Cass. civile, sez. III del 2005 numero 12317 (10/06/2005)


Ricorre la figura del leasing di godimento, pattuito con funzione di finanziamento, rispetto a beni non idonei a conservare un apprezzabile valore residuale alla scadenza del rapporto e dietro canoni che configurano esclusivamente il corrispettivo dell'uso dei beni stessi, mentre ricorre il leasing traslativo allorchè la pattuizione si riferisca a beni atti a conservare a quella scadenza un valore residuo superiore all'importo convenuto per l'opzione e dietro canoni che scontano anche una quota del prezzo in previsione del successivo acquisto, e solo in quest'ultimo caso, stante la "eadem ratio", può applicarsi in via analogica al contratto di leasing la disciplina dettata dall'art. 1526 cod. civ. per la vendita con riserva di proprietà.

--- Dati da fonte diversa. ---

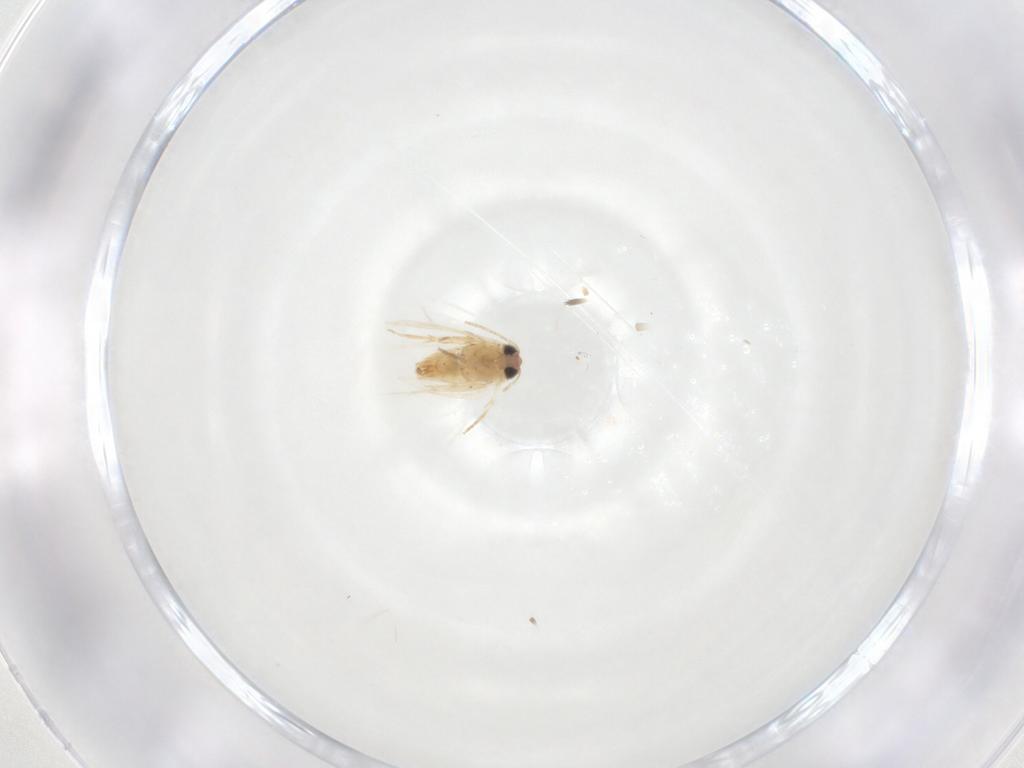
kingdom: Animalia
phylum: Arthropoda
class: Insecta
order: Lepidoptera
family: Crambidae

L'accertamento della volontà delle parti trasfusa nelle clausole contrattuali in ordine al tipo di negozio posto in essere rientra nei poteri del giudice del merito e non è censurabile in sede di legittimità, se non per violazione dei criteri ermeneutici, ovvero per vizio di motivazione. (Nella specie, la Corte Cass. ha cassato la sentenza di merito per non aver effettuato correttamente l'indagine volta alla riconduzione del contratto di leasing concluso dalle parti all'uno e all'altro tipo negoziale, omettendo l'indispensabile comparazione economica tra l'ordinaria durata tecnologica del bene utilizzato in godimento ed il suo valore residuo, e omettendo di porre a tale scopo a raffronto il prezzo della opzione con il valore residuo).